First, you need to know that Spanish adjectives change depending upon the gender of the noun they are describing. Also, adjectives must agree in number with the noun and should almost always be placed after the noun.


Physical Appearance in Spanish

Some of the most common Spanish words to describe appearance are related to physical traits. In most cases, you’ll use the verbs ser or estar (to be) to convey these descriptions. Here are some you should know:

  • Atractivo/a - Attractive
    Example: Creo que tu hermano es muy atractivo, pero no es mi tipo. - I think your brother is very attractive, but he is not my type.
  • Alto/a - Tall
    Example: Yo soy muy alto. - I am very tall.
  • Bajo/a - Short
    Example: Mi hermana es baja. - My sister is short.
  • Bello/a - Beautiful
    Example: Es un perro bello. - It’s a beautiful dog.
  • Bonito/a - Pretty
    Example: La casa es muy bonita. - The house is very pretty.
  • Cabello rizado - Curly hair
    Example: Me encanta el cabello rizado. - I love curly hair.
  • Delgado/a - Thin/skinny
    Example: Ellas siempre han sido delgadas. - They have always been thin.
  • Desaliñado/a - Scruffy
    Example: No me gusta verte así. Estás desaliñado. - I don’t like seeing you like this. You’re scruffy.
  • Feo/a - Ugly
    Example: No estoy de acuerdo, no creo que sea feo. - I don’t agree, I don’t think he’s ugly.
  • Gordo/a - Fat/heavy set
    Example: Sí, he aumento de peso y estoy gordo. - Yes, I’ve gained weight and I am fat.
  • Hermoso/a - Gorgeous
    Example: La portada del libro es hermosa. - The book cover is gorgeous.
  • Musculoso/a - Muscular
    Example: Tu novio es musculoso. - Your boyfriend is muscular.
  • Pálido/a - Pale
    Example: ¿Tu amigo está bien? Se ve muy pálido. - Is your friend ok? He looks so pale.
  • Rechoncho/a - Chubby
    Example: El bebé es rechoncho. - The baby is chubby.
  • Rubio/a - Blond/e
    Example: Yo no soy rubio. - I am not blond.

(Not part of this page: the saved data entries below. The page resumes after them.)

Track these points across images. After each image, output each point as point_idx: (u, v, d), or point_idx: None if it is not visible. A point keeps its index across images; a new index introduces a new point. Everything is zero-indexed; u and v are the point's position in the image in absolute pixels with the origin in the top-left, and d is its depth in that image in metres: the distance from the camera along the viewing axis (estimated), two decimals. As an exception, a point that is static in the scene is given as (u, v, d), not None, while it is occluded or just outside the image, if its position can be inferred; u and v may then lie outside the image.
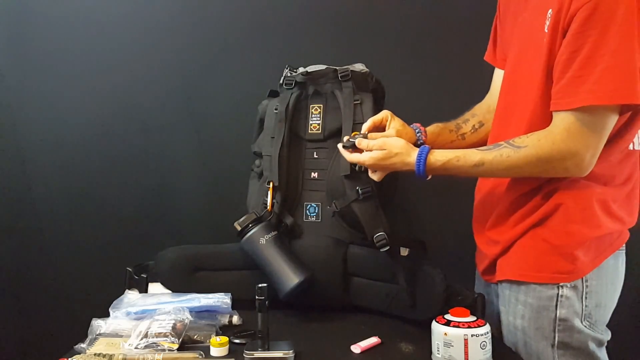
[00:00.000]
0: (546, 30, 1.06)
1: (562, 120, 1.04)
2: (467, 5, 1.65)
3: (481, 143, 1.32)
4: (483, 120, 1.35)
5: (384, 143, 1.16)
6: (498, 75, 1.35)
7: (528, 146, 1.06)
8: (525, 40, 1.16)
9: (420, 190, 1.62)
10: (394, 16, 1.69)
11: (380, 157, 1.15)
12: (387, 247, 1.23)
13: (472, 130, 1.34)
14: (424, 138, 1.27)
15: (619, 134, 1.08)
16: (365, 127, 1.23)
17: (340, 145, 1.22)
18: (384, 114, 1.24)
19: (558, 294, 1.11)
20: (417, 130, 1.27)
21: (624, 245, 1.16)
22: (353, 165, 1.24)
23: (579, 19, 0.99)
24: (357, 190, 1.26)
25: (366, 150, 1.17)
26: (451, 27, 1.67)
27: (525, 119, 1.12)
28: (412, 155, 1.13)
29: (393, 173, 1.21)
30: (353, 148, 1.19)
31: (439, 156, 1.13)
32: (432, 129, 1.31)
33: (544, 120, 1.08)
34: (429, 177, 1.15)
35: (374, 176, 1.20)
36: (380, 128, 1.24)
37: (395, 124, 1.23)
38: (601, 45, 0.98)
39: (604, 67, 0.98)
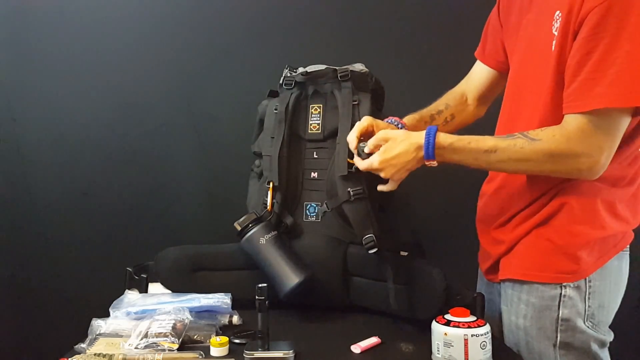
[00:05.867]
0: (554, 32, 1.05)
1: (575, 120, 1.02)
2: (468, 5, 1.65)
3: None
4: (455, 112, 1.34)
5: (385, 134, 1.12)
6: (480, 65, 1.35)
7: (542, 140, 1.04)
8: (530, 42, 1.15)
9: (420, 189, 1.61)
10: (394, 16, 1.69)
11: (385, 149, 1.10)
12: (375, 249, 1.22)
13: (444, 123, 1.32)
14: (407, 129, 1.23)
15: (632, 137, 1.07)
16: (354, 139, 1.16)
17: (356, 159, 1.17)
18: (368, 120, 1.19)
19: (561, 293, 1.10)
20: (397, 125, 1.24)
21: (628, 246, 1.16)
22: (350, 166, 1.23)
23: (590, 21, 0.98)
24: (349, 191, 1.25)
25: (372, 151, 1.13)
26: (452, 27, 1.68)
27: (534, 123, 1.10)
28: (419, 136, 1.09)
29: None
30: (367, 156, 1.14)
31: (448, 136, 1.09)
32: (408, 121, 1.27)
33: (554, 124, 1.06)
34: (436, 163, 1.09)
35: (387, 187, 1.15)
36: (367, 136, 1.19)
37: (381, 125, 1.19)
38: (614, 48, 0.97)
39: (617, 70, 0.97)
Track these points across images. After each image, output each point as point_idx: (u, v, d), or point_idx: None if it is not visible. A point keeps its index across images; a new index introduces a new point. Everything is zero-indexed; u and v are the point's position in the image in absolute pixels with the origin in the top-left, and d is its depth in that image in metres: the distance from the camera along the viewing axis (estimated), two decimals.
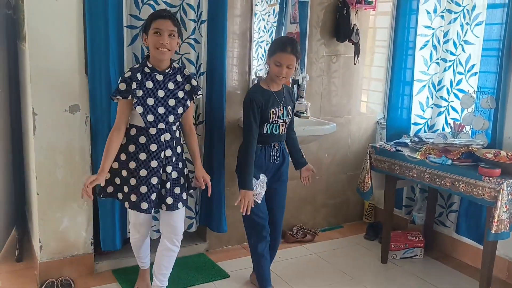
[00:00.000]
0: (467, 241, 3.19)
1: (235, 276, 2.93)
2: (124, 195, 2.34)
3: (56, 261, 2.72)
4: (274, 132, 2.55)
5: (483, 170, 2.47)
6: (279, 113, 2.53)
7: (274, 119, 2.52)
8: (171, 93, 2.30)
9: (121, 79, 2.24)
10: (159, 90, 2.26)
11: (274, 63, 2.45)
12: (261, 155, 2.56)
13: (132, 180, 2.30)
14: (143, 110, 2.23)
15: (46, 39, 2.48)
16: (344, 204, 3.86)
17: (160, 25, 2.20)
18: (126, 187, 2.32)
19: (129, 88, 2.20)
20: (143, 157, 2.28)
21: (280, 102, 2.54)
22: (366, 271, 3.12)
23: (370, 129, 3.85)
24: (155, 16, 2.24)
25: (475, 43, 3.06)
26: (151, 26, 2.21)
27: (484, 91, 2.91)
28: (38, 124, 2.53)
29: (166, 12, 2.27)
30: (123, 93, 2.21)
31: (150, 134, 2.27)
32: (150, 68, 2.27)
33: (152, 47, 2.22)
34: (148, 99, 2.24)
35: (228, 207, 3.14)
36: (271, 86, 2.54)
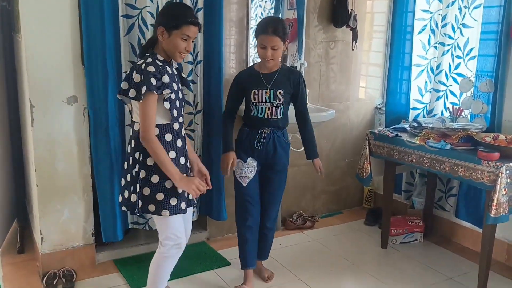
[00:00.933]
0: (467, 225, 3.21)
1: (236, 263, 2.94)
2: (158, 203, 2.10)
3: (57, 253, 2.73)
4: (259, 115, 2.51)
5: (482, 154, 2.47)
6: (264, 95, 2.49)
7: (257, 101, 2.50)
8: (179, 86, 2.22)
9: (146, 74, 2.01)
10: (173, 83, 2.14)
11: (259, 46, 2.43)
12: (247, 139, 2.56)
13: (168, 182, 2.10)
14: (170, 105, 2.10)
15: (42, 30, 2.46)
16: (343, 190, 3.87)
17: (191, 33, 2.09)
18: (161, 193, 2.09)
19: (161, 82, 2.03)
20: (173, 156, 2.12)
21: (268, 84, 2.50)
22: (366, 256, 3.14)
23: (369, 115, 3.84)
24: (188, 21, 2.08)
25: (474, 27, 3.04)
26: (181, 29, 2.06)
27: (483, 74, 2.90)
28: (36, 116, 2.52)
29: (197, 18, 2.15)
30: (157, 88, 2.02)
31: (175, 130, 2.14)
32: (162, 61, 2.12)
33: (173, 48, 2.10)
34: (173, 93, 2.12)
35: (228, 195, 3.15)
36: (262, 68, 2.53)
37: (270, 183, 2.65)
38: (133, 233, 3.11)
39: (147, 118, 2.03)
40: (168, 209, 2.11)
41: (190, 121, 2.91)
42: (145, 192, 2.10)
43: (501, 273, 2.89)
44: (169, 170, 2.06)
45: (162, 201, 2.10)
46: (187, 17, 2.09)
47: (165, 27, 2.08)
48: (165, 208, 2.10)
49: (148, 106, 2.03)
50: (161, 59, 2.13)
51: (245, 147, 2.57)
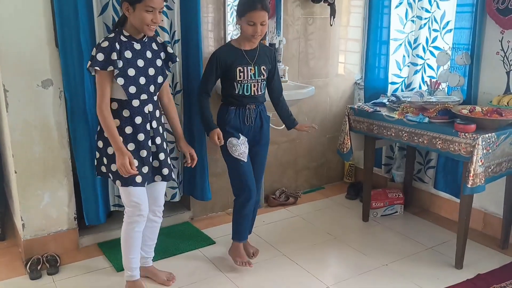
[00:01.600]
0: (445, 196, 3.28)
1: (220, 242, 2.98)
2: (113, 173, 2.23)
3: (40, 238, 2.71)
4: (246, 93, 2.51)
5: (459, 126, 2.52)
6: (249, 72, 2.49)
7: (243, 78, 2.48)
8: (150, 62, 2.22)
9: (98, 49, 2.09)
10: (138, 59, 2.17)
11: (246, 23, 2.40)
12: (236, 117, 2.55)
13: None
14: (124, 81, 2.13)
15: (12, 13, 2.38)
16: (325, 165, 3.91)
17: (154, 3, 2.08)
18: (114, 164, 2.19)
19: (108, 59, 2.08)
20: (129, 131, 2.20)
21: (251, 61, 2.50)
22: (348, 230, 3.20)
23: (349, 90, 3.86)
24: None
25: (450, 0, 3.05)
26: (143, 1, 2.07)
27: (459, 47, 2.92)
28: (11, 101, 2.47)
29: None
30: (102, 64, 2.08)
31: (134, 107, 2.19)
32: (127, 37, 2.16)
33: (140, 22, 2.10)
34: (129, 69, 2.14)
35: (211, 174, 3.16)
36: (243, 45, 2.50)
37: (257, 157, 2.68)
38: (116, 215, 3.08)
39: (98, 93, 2.15)
40: (120, 180, 2.22)
41: None
42: (104, 161, 2.26)
43: (478, 241, 2.98)
44: (114, 144, 2.16)
45: (116, 172, 2.21)
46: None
47: (129, 2, 2.10)
48: (118, 179, 2.22)
49: (98, 81, 2.14)
50: (126, 34, 2.16)
51: (235, 125, 2.55)
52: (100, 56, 2.08)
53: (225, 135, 2.55)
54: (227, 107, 2.56)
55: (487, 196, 2.92)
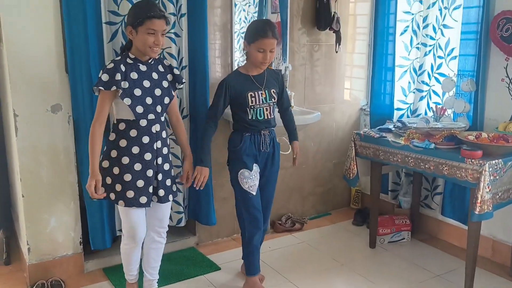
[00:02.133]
0: (453, 222, 3.25)
1: (226, 268, 2.95)
2: (117, 194, 2.25)
3: (45, 262, 2.70)
4: (259, 117, 2.52)
5: (465, 152, 2.51)
6: (260, 96, 2.51)
7: (255, 103, 2.50)
8: (156, 83, 2.27)
9: (103, 70, 2.16)
10: (144, 80, 2.22)
11: (256, 50, 2.43)
12: (251, 144, 2.54)
13: (126, 176, 2.23)
14: (131, 101, 2.18)
15: (24, 38, 2.44)
16: (331, 191, 3.90)
17: (155, 26, 2.13)
18: (119, 185, 2.23)
19: (112, 79, 2.13)
20: (136, 151, 2.23)
21: (261, 85, 2.52)
22: (355, 256, 3.16)
23: (354, 116, 3.88)
24: (150, 15, 2.13)
25: (454, 27, 3.09)
26: (144, 24, 2.12)
27: (464, 74, 2.95)
28: (20, 126, 2.50)
29: (161, 11, 2.18)
30: (106, 84, 2.13)
31: (141, 126, 2.23)
32: (133, 59, 2.22)
33: (142, 45, 2.16)
34: (135, 90, 2.19)
35: (217, 199, 3.16)
36: (250, 71, 2.53)
37: (268, 184, 2.68)
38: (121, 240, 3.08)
39: (96, 111, 2.21)
40: (124, 200, 2.25)
41: None
42: (107, 181, 2.26)
43: (487, 269, 2.94)
44: (91, 163, 2.20)
45: (119, 192, 2.24)
46: (148, 11, 2.14)
47: (132, 25, 2.17)
48: (121, 199, 2.25)
49: (99, 100, 2.20)
50: (132, 57, 2.22)
51: (251, 152, 2.54)
52: (105, 76, 2.14)
53: (239, 164, 2.53)
54: (241, 134, 2.54)
55: (496, 223, 2.88)
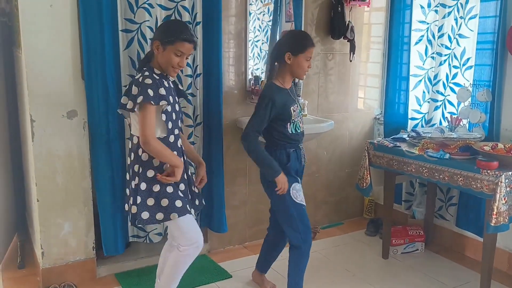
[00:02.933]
0: (468, 234, 3.20)
1: (237, 276, 2.94)
2: (165, 209, 2.16)
3: (58, 267, 2.72)
4: (298, 130, 2.51)
5: (481, 163, 2.48)
6: (297, 110, 2.51)
7: (295, 117, 2.47)
8: (174, 98, 2.27)
9: (143, 86, 2.07)
10: (169, 96, 2.19)
11: (305, 59, 2.41)
12: (296, 159, 2.52)
13: (168, 188, 2.17)
14: (166, 117, 2.16)
15: (42, 45, 2.48)
16: (344, 201, 3.87)
17: (185, 49, 2.14)
18: (165, 199, 2.16)
19: (157, 93, 2.09)
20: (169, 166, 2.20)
21: (295, 98, 2.53)
22: (367, 267, 3.13)
23: (368, 125, 3.86)
24: (183, 38, 2.12)
25: (470, 37, 3.06)
26: (175, 44, 2.11)
27: (480, 84, 2.92)
28: (36, 131, 2.54)
29: (193, 36, 2.18)
30: (155, 99, 2.08)
31: (171, 142, 2.20)
32: (158, 75, 2.19)
33: (166, 62, 2.15)
34: (168, 107, 2.18)
35: (228, 207, 3.16)
36: (286, 84, 2.48)
37: None
38: (134, 246, 3.10)
39: (147, 126, 2.07)
40: (176, 211, 2.17)
41: (190, 133, 2.93)
42: (149, 202, 2.16)
43: (503, 282, 2.88)
44: (173, 162, 2.14)
45: (167, 206, 2.16)
46: (182, 33, 2.14)
47: (160, 41, 2.15)
48: (173, 211, 2.16)
49: (147, 115, 2.07)
50: (158, 72, 2.19)
51: (296, 167, 2.53)
52: (151, 92, 2.07)
53: (290, 179, 2.46)
54: (285, 150, 2.48)
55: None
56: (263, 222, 3.43)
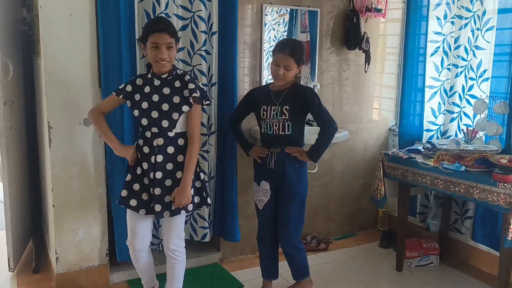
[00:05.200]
0: (484, 248, 3.15)
1: (249, 285, 2.93)
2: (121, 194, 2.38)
3: (72, 272, 2.75)
4: (268, 132, 2.56)
5: (497, 176, 2.45)
6: (272, 111, 2.53)
7: (265, 117, 2.55)
8: (165, 98, 2.28)
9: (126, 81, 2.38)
10: (154, 94, 2.29)
11: (273, 63, 2.51)
12: (261, 160, 2.63)
13: (128, 175, 2.36)
14: (138, 113, 2.30)
15: (61, 53, 2.53)
16: (357, 212, 3.85)
17: (157, 39, 2.19)
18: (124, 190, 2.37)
19: (123, 89, 2.32)
20: (139, 157, 2.35)
21: (277, 101, 2.54)
22: (381, 279, 3.09)
23: (383, 136, 3.84)
24: (151, 29, 2.21)
25: (486, 48, 3.04)
26: (148, 39, 2.20)
27: (497, 96, 2.89)
28: (54, 137, 2.58)
29: (162, 24, 2.22)
30: (117, 91, 2.33)
31: (146, 137, 2.32)
32: (152, 74, 2.33)
33: (151, 60, 2.27)
34: (143, 103, 2.29)
35: (241, 216, 3.16)
36: (273, 86, 2.60)
37: (281, 206, 2.63)
38: None
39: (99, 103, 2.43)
40: (119, 198, 2.37)
41: (204, 142, 2.94)
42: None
43: None
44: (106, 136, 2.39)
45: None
46: (150, 27, 2.24)
47: (142, 42, 2.28)
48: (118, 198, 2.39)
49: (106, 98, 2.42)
50: (152, 72, 2.33)
51: (259, 168, 2.65)
52: (122, 85, 2.35)
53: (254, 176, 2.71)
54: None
55: None
56: None
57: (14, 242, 2.91)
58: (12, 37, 2.94)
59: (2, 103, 2.76)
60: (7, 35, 2.84)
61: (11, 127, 2.88)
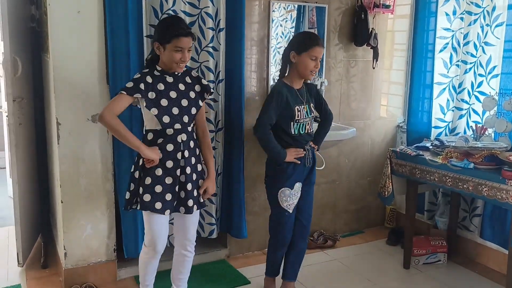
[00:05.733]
0: (492, 246, 3.13)
1: (255, 282, 2.94)
2: (139, 197, 2.26)
3: (80, 268, 2.77)
4: (301, 132, 2.55)
5: (506, 173, 2.43)
6: (303, 111, 2.53)
7: (299, 118, 2.51)
8: (183, 93, 2.29)
9: (131, 79, 2.25)
10: (171, 91, 2.26)
11: (309, 58, 2.44)
12: (301, 160, 2.56)
13: (147, 179, 2.24)
14: (158, 111, 2.22)
15: (69, 50, 2.54)
16: (365, 209, 3.83)
17: (183, 44, 2.18)
18: (141, 188, 2.25)
19: (136, 87, 2.19)
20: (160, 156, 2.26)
21: (303, 99, 2.54)
22: (388, 276, 3.09)
23: (391, 133, 3.82)
24: (177, 33, 2.17)
25: (496, 45, 3.01)
26: (172, 41, 2.16)
27: (507, 92, 2.86)
28: (62, 134, 2.59)
29: (186, 27, 2.22)
30: (129, 90, 2.18)
31: (167, 135, 2.25)
32: (160, 71, 2.26)
33: (169, 61, 2.21)
34: (162, 100, 2.23)
35: (249, 213, 3.16)
36: (294, 84, 2.54)
37: (307, 197, 2.68)
38: None
39: (109, 105, 2.19)
40: (140, 204, 2.26)
41: (211, 138, 2.94)
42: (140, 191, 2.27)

There are instances in which you’ll use the verb tener (to have) instead of estar (to be) to convey descriptions:

  • Cabello canoso - Gray hair
    Example: Mi mamá tiene el cabello canoso. - My mom has gray hair.
  • Cabello castaño - Brown hair
    Example: Mi primo tiene el cabello castaño. - My cousin has brown hair.
  • Cabello corto - Short hair
    Example: Mi profesor tiene el cabello corto. - My teacher has short hair.
  • Cabello largo - Long hair
    Example: Tengo el cabello largo. - I have long hair.
  • Ojos azules - Blue eyes
    Example: Él tiene ojos azules. – He has blue eyes.
  • Ojos negrosBlack eyes
    Example: Mírame, tengo los ojos negros. - Look at me! I have black eyes.
  • Ojos verdes - Green eyes
    Example: La niña tiene los ojos verdes. - The girl is green-eyed.
  • Sobrepeso - Overweight
    Example: Ella tiene sobrepeso. - She is overweight.

Spanish Adjectives for Age

Beyond talking about how old you are, you will also want to describe the age of someone or something:

  • Joven - Young
    Example: Nos conocimos cuando éramos jóvenes. - We met each other when we were young.
  • Mayor - Old
    Example: Él es una persona mayor. - He is an old person.
    Viejo/a also means old, but viejo/a can come across as rude when speaking about a person. If you don’t want an uncomfortable moment, use mayor for an old person. Keep viejo to refer to old things, or to mean “former:” for example, mi viejo maestro (my old teacher).
  • Menor de edad - Underage
    Example: Él tiene 15, él es menor de edad. - He is 15, he is underage.

Talking about Physical Descriptions in Spanish

Here’s a couple of ways you might be asked you to talk about someone’s appearance in Spanish and how to start off that description:

  • ¿Cómo es él/ella? / ¿Cómo luce él/ella? - What does he/she look like?
    Él/ella se ve así… - He/she looks like this…
  • ¿Puedes describirlo/la? - Can you describe him/her?
    Él/Ella es (adjetivo) - He/she is (adjective)
    Él/ella tiene (sustantivo+adjetivo) - He/she has (noun + adjective)

A Full Description

You’re probably already aware of the importance of being able to describe someone or something’s physical appearance when it comes to everyday language. After all, clear communication is key in any language. Learn these words and phrases for describing appearance and you’re ready to give a full description of the people around you in Spanish.